> Task directions: Once you find the line with "113410: 8883920 -> 13100000", output it and every line after it exactly, through the last line of the listing, but no pictures.

> Material supplied:

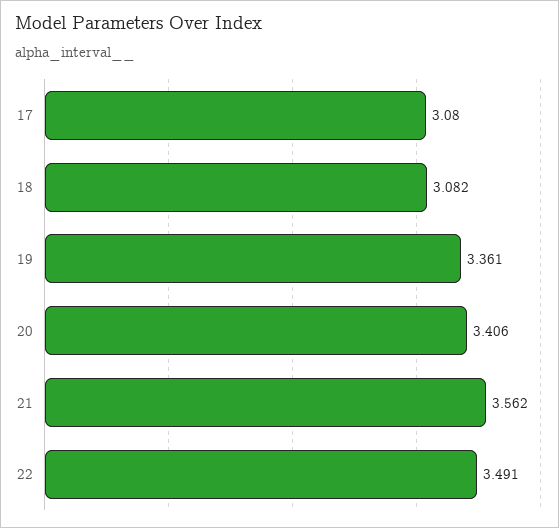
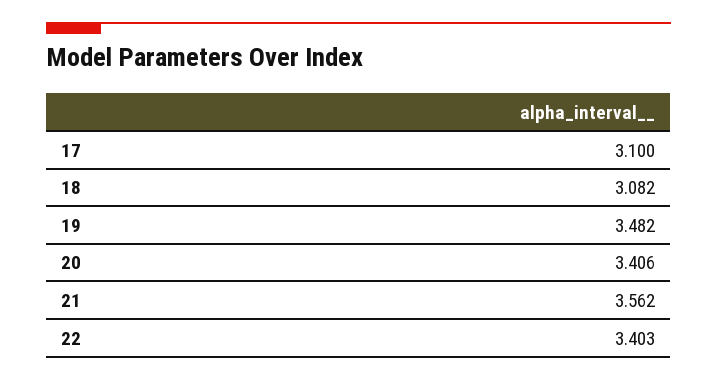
17: 3.08 -> 3.1
19: 3.361 -> 3.482
22: 3.491 -> 3.403

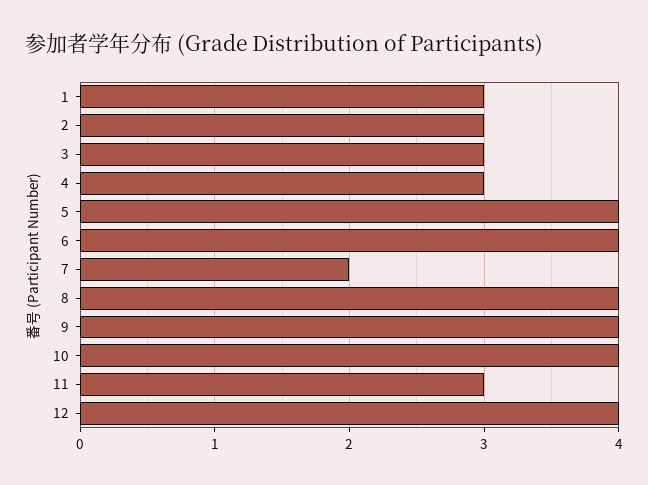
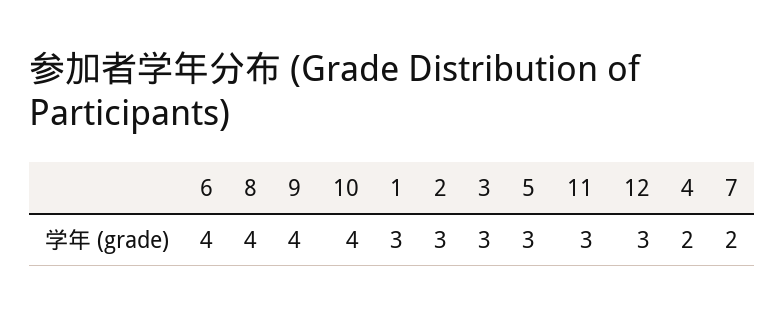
4: 3 -> 2
5: 4 -> 3
12: 4 -> 3

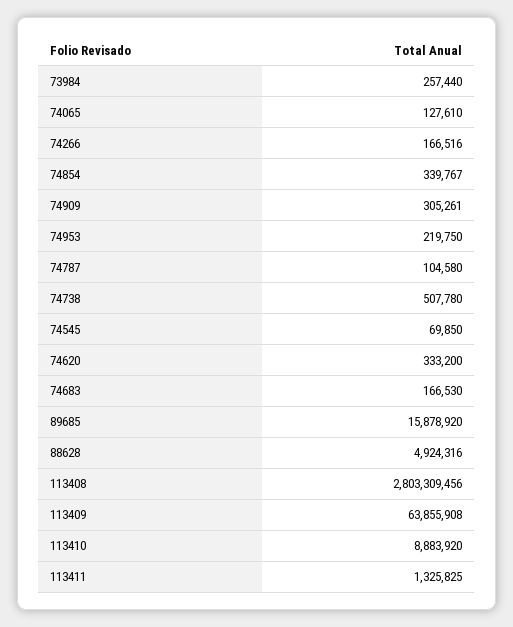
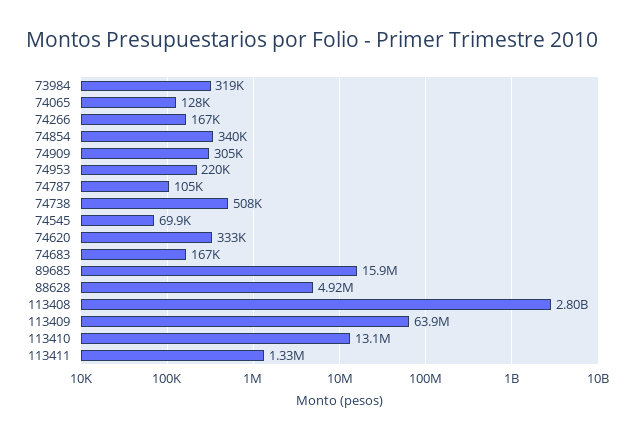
73984: 257440 -> 319000
113410: 8883920 -> 13100000

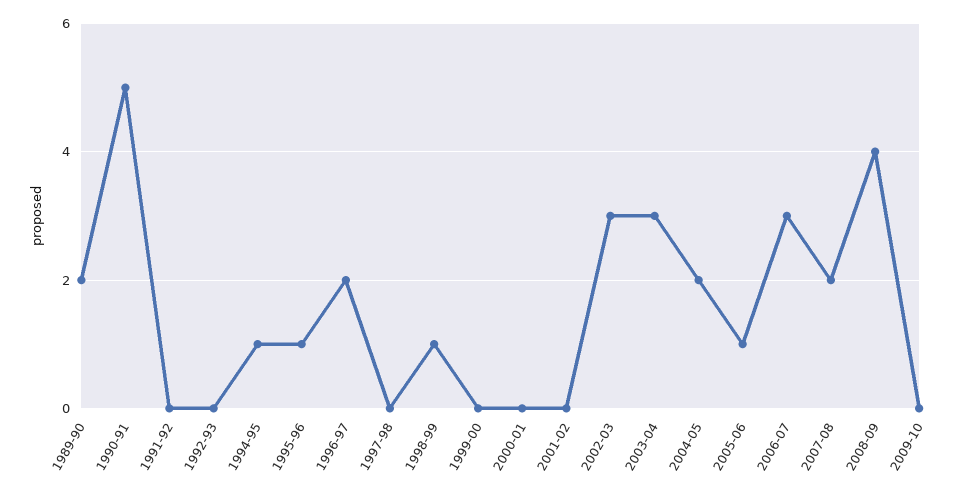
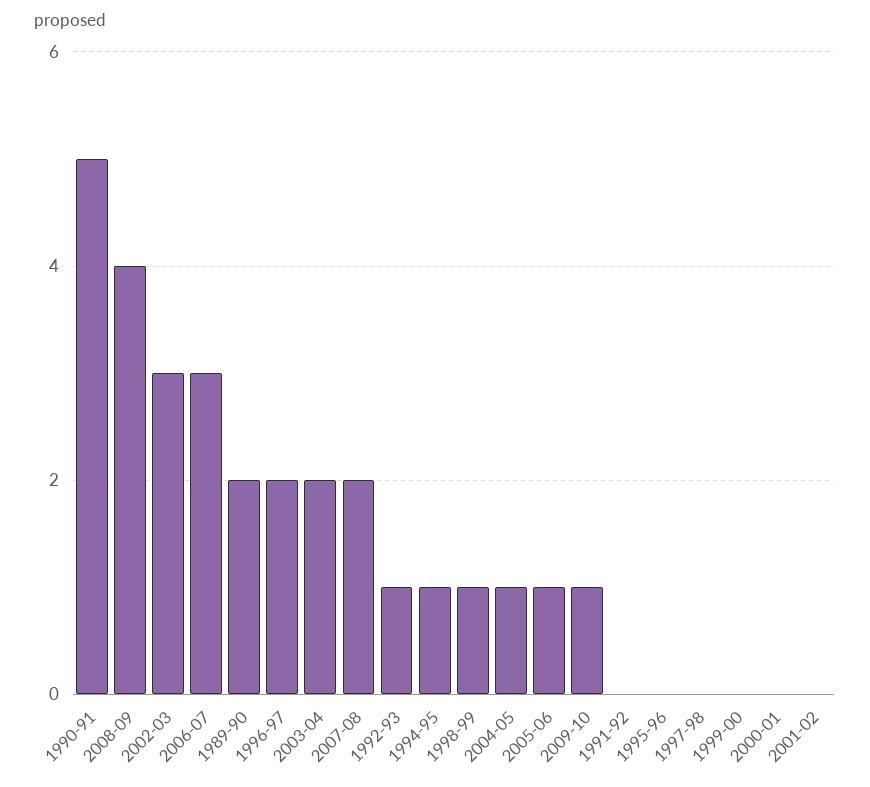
1992-93: 0 -> 1
1995-96: 1 -> 0
2003-04: 3 -> 2
2004-05: 2 -> 1
2009-10: 0 -> 1

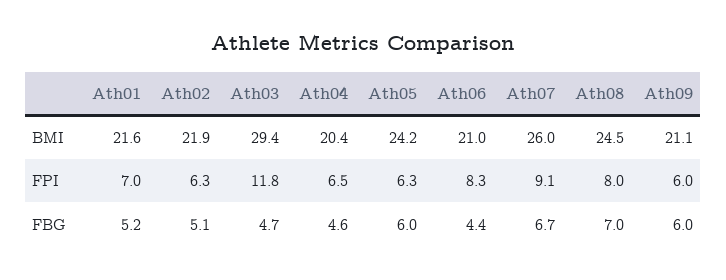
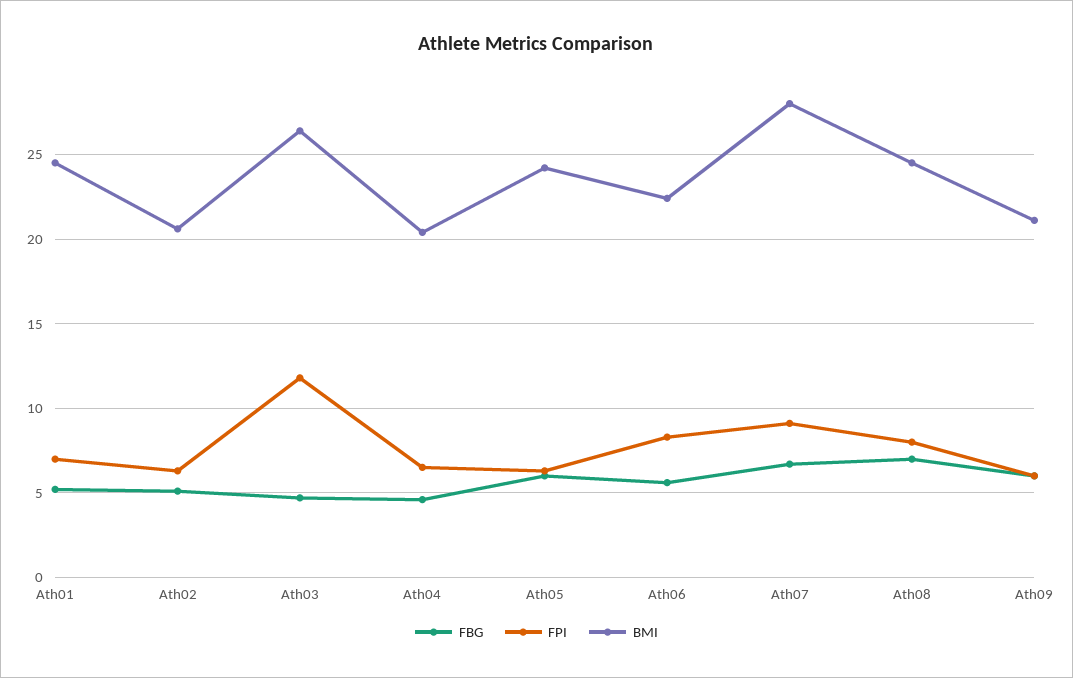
BMI, Ath01: 21.6 -> 24.5
BMI, Ath02: 21.9 -> 20.5
BMI, Ath03: 29.4 -> 26.5
BMI, Ath06: 21 -> 22.5
BMI, Ath07: 26 -> 28
FBG, Ath06: 4.4 -> 5.5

> Task output:
113410: 8883920 -> 13100000

1992-93: 0 -> 1
1995-96: 1 -> 0
2003-04: 3 -> 2
2004-05: 2 -> 1
2009-10: 0 -> 1

BMI, Ath01: 21.6 -> 24.5
BMI, Ath02: 21.9 -> 20.5
BMI, Ath03: 29.4 -> 26.5
BMI, Ath06: 21 -> 22.5
BMI, Ath07: 26 -> 28
FBG, Ath06: 4.4 -> 5.5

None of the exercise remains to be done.